Si l’on veut promouvoir le transfert vers le rail, les besoins des riverains doivent être pris en compte», explique Malte Günther, responsable Vente indirecte et tarification stratégique chez CFF Cargo. Autrement dit, pour que la population soit toujours favorable au fret ferroviaire, celui-ci doit être moins bruyant. Après avoir investi jusqu’en 2015 dans des ouvrages antibruit et dans l’assainissement des wagons du trafic intérieur lors du premier programme de réduction du bruit, la Confédération a interdit au 1er janvier 2020 la circulation des wagons bruyants. Depuis le début de l’année, seuls les wagons «silencieux» sont donc autorisés en Suisse.

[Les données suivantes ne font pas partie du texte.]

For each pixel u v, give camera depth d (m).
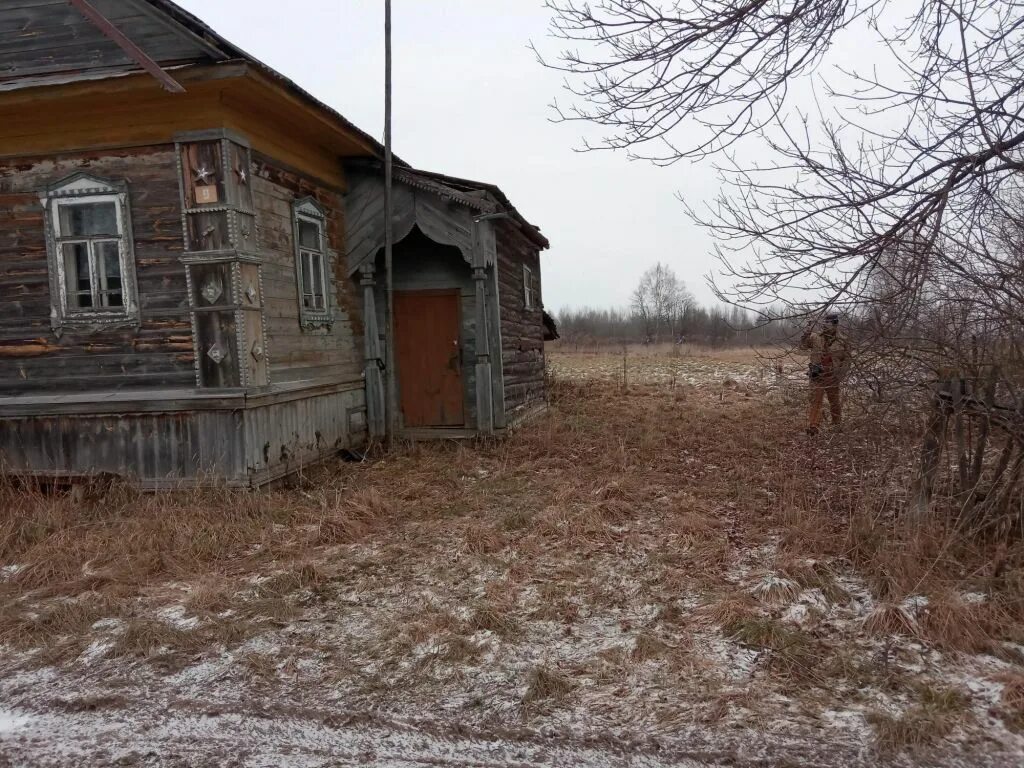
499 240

CFF Cargo, qui soutient cette nouvelle réglementation, a modernisé avant fin 2019 le système de freinage de ses 5000 wagons, en remplaçant les anciennes semelles de freins en fonte grise par de nouvelles plus légères en matériau composite. La flotte respecte désormais la nouvelle valeur limite européenne de 83 décibels.
La Suisse pionnière
La Suisse joue un rôle important dans l’assainissement phonique en tant que premier pays à mettre en œuvre l’interdiction des wagons non assainis. Des lois similaires s’appliqueront en Europe à partir de 2024–2025. Mais ce rôle de pionnier n’est pas sans difficulté, notamment pour CFF Cargo. «La mise en œuvre est un défi car l’expérience et le soutien technique nous font défaut», confie Malte Günther. Chaque entreprise ferroviaire dispose certes de sa propre base de renseignements sur sa flotte (indiquant p. ex. si un wagon est assaini ou non), mais il n’y a encore aucune base de données européenne harmonisée. «Dans le trafic de marchandises transfrontalier, actuellement, seul un contrôle manuel des caractéristiques techniques des wagons est possible avant leur entrée en Suisse.» D’après Malte Günther, 15 à 20% des wagons entrants ne sont pas assainis phoniquement.
D’ici à la fin 2020 au plus tard, il sera possible de comparer les informations des différentes bases de données grâce à un message broker, c’est-à-dire un programme informatique de transfert de données. Cela permettra une intervention plus précoce en cas de circulation de wagons bruyants dans le trafic d’importation et d’exportation. Ainsi, si un train composé de wagons non assainis est en route pour la Suisse, CFF Cargo recevra une annonce et pourra réagir avant qu’il ne franchisse la frontière. Actuellement, aucun train ne se voit refuser l’accès au réseau par CFF Cargo, bien que cela soit théoriquement possible. Si la nouvelle législation devait entraîner des actions civiles contre l’entreprise, celle-ci serait contrainte d’arrêter les trains bruyants à la frontière. Ce scénario doit être évité, comme le formule Malte Günther: «Ce serait tout sauf une bonne nouvelle pour le fret ferroviaire, car certains transports risqueraient d’être à nouveau transférés vers la route.»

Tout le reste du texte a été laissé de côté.